◆ **Data under study**
***

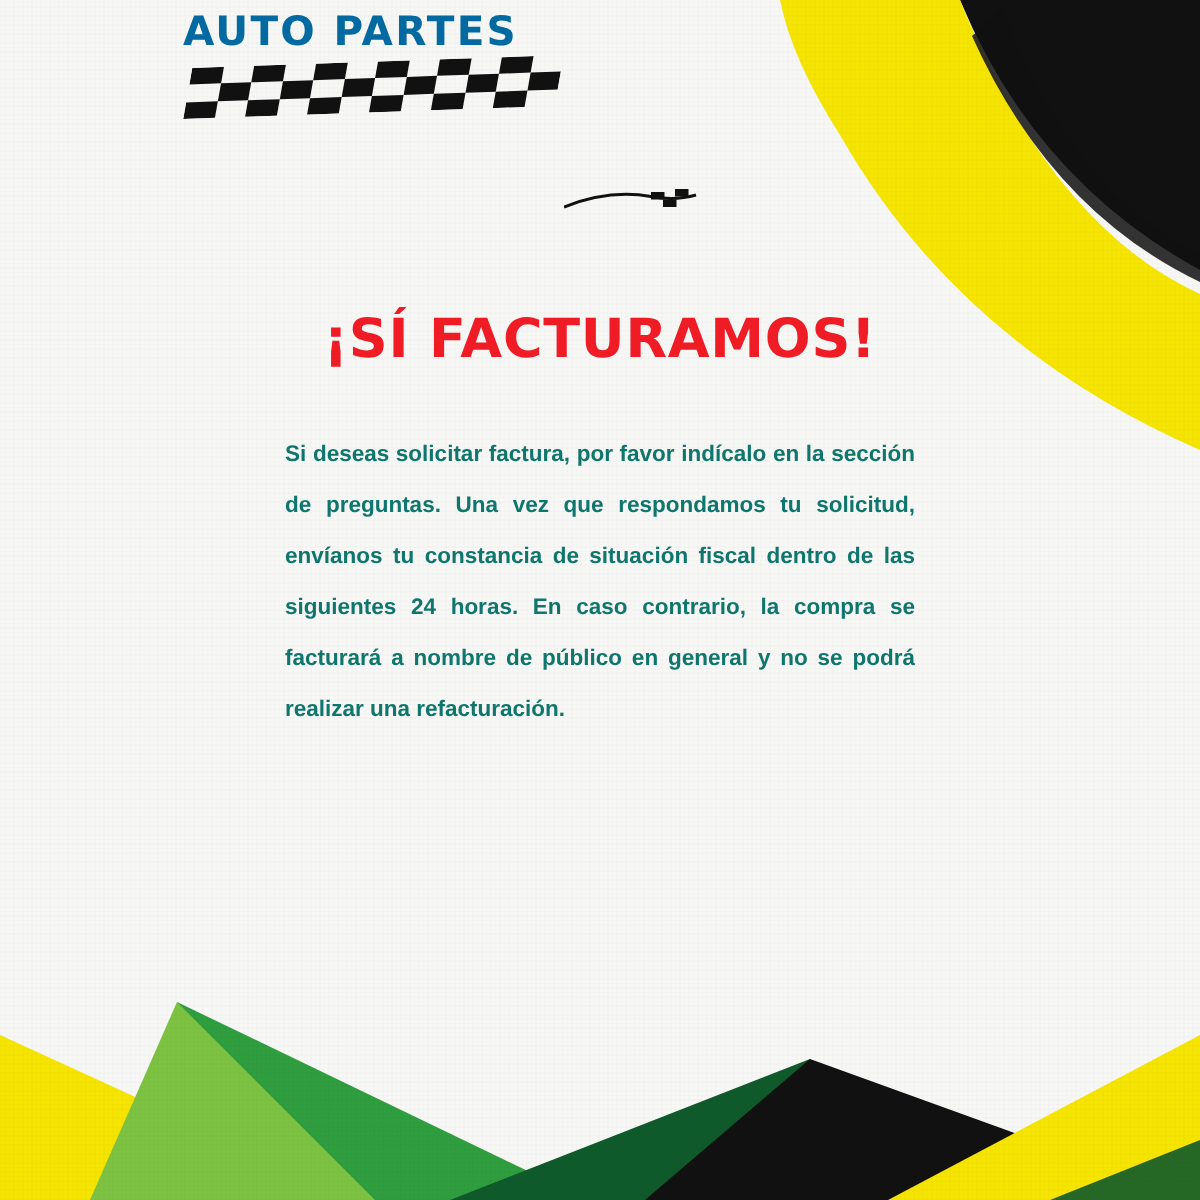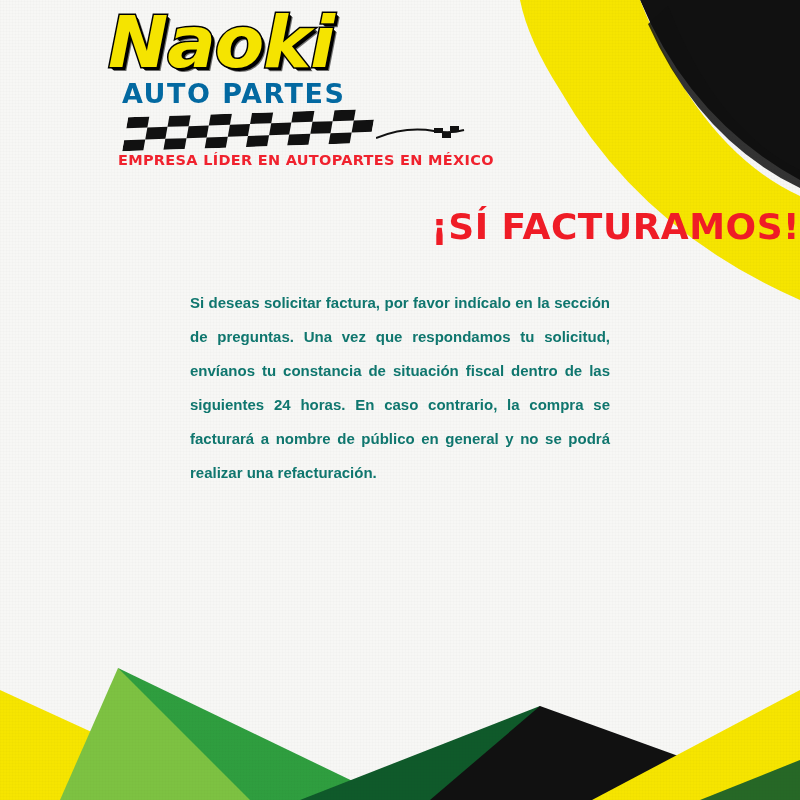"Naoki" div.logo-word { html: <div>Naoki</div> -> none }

***

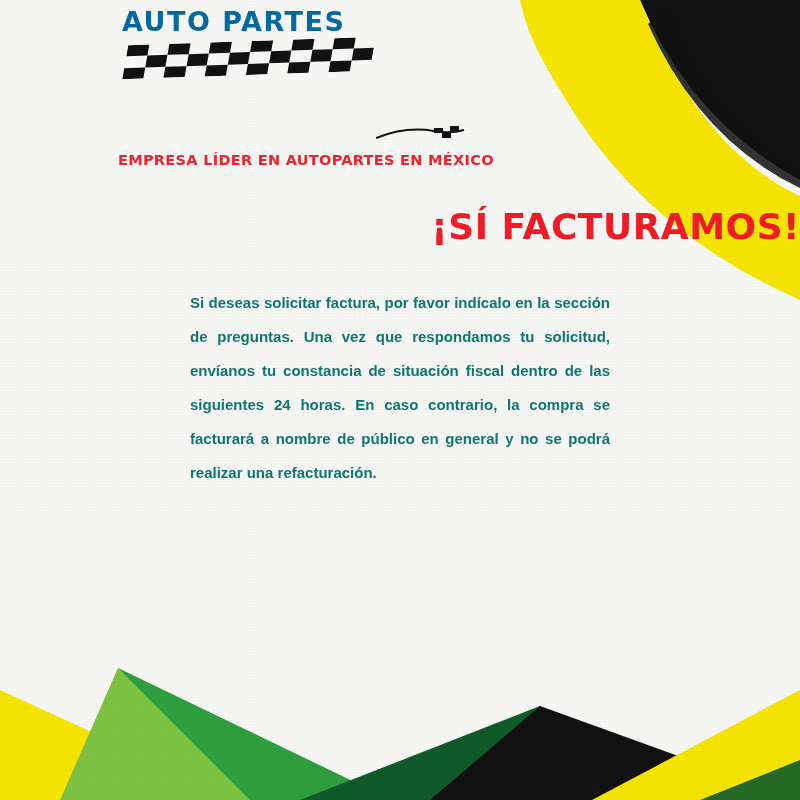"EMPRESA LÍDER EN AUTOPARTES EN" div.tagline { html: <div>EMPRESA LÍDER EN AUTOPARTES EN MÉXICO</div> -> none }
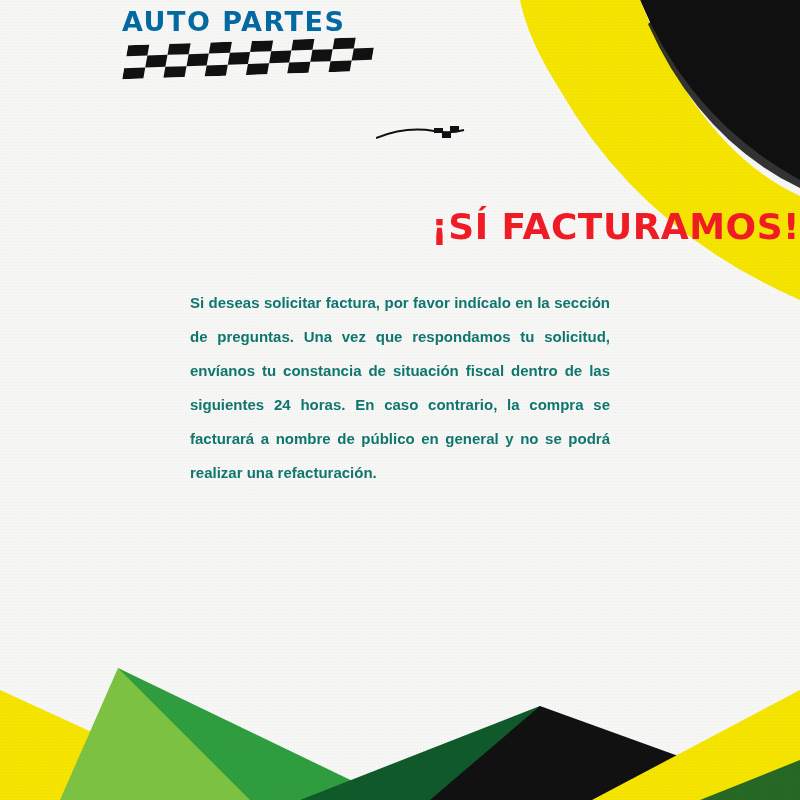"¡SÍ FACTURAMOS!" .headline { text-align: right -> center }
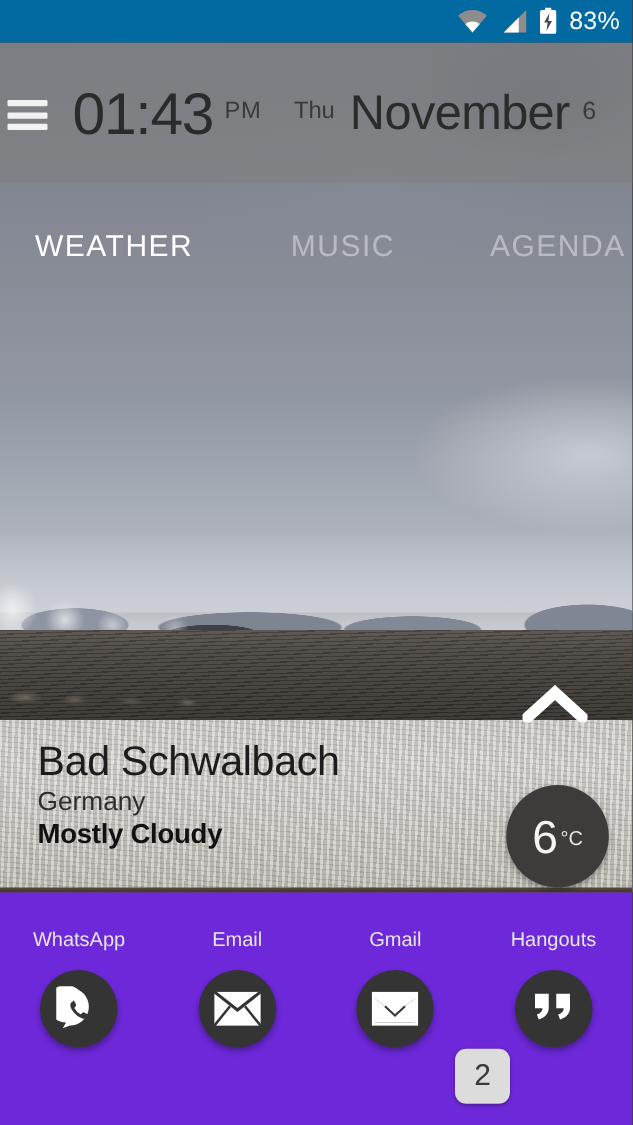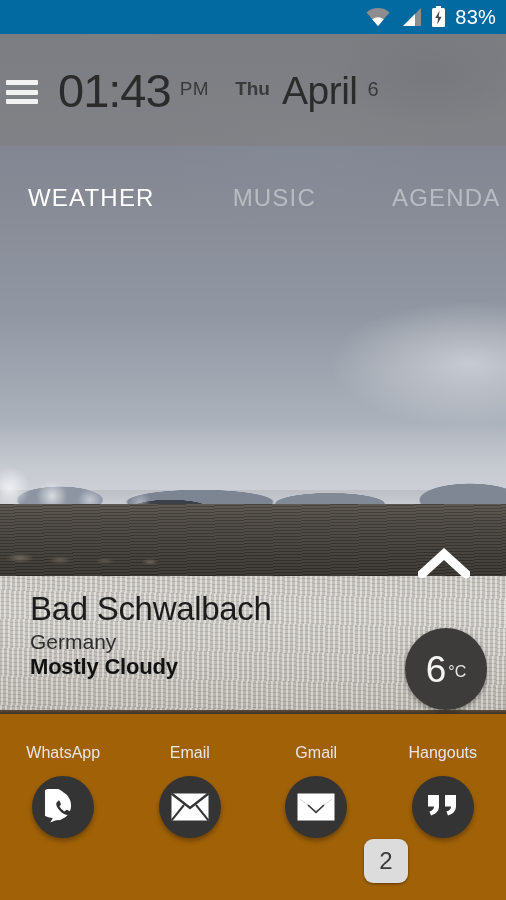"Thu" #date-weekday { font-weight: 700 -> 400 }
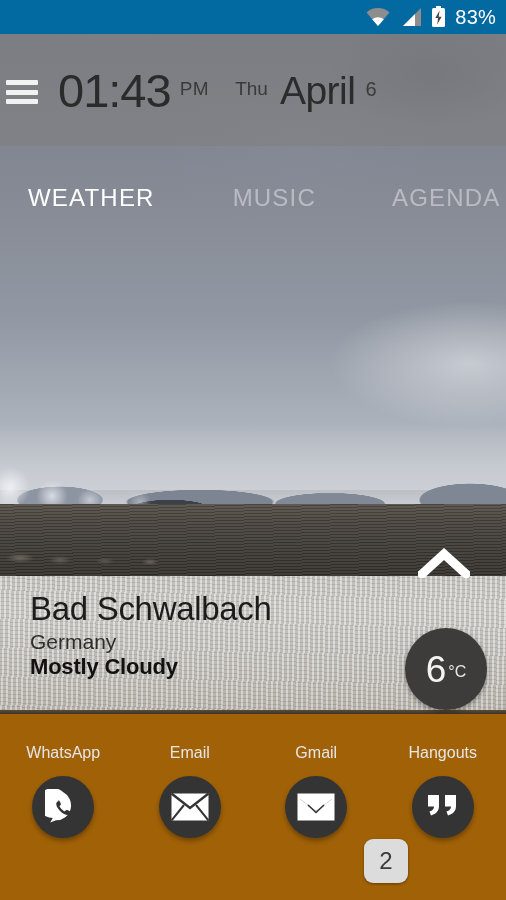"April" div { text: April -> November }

***

◆ **What is being asked**
Exactly the lines above, from the one containing "html: <div>EMPRESA LÍDER" down to the one containing "text: April ->", are to be repeated, including both ends. Pictures are not part of the copy.

◆ **Answer to this task**
"EMPRESA LÍDER EN AUTOPARTES EN" div.tagline { html: <div>EMPRESA LÍDER EN AUTOPARTES EN MÉXICO</div> -> none }
"¡SÍ FACTURAMOS!" .headline { text-align: right -> center }
"Thu" #date-weekday { font-weight: 700 -> 400 }
"April" div { text: April -> November }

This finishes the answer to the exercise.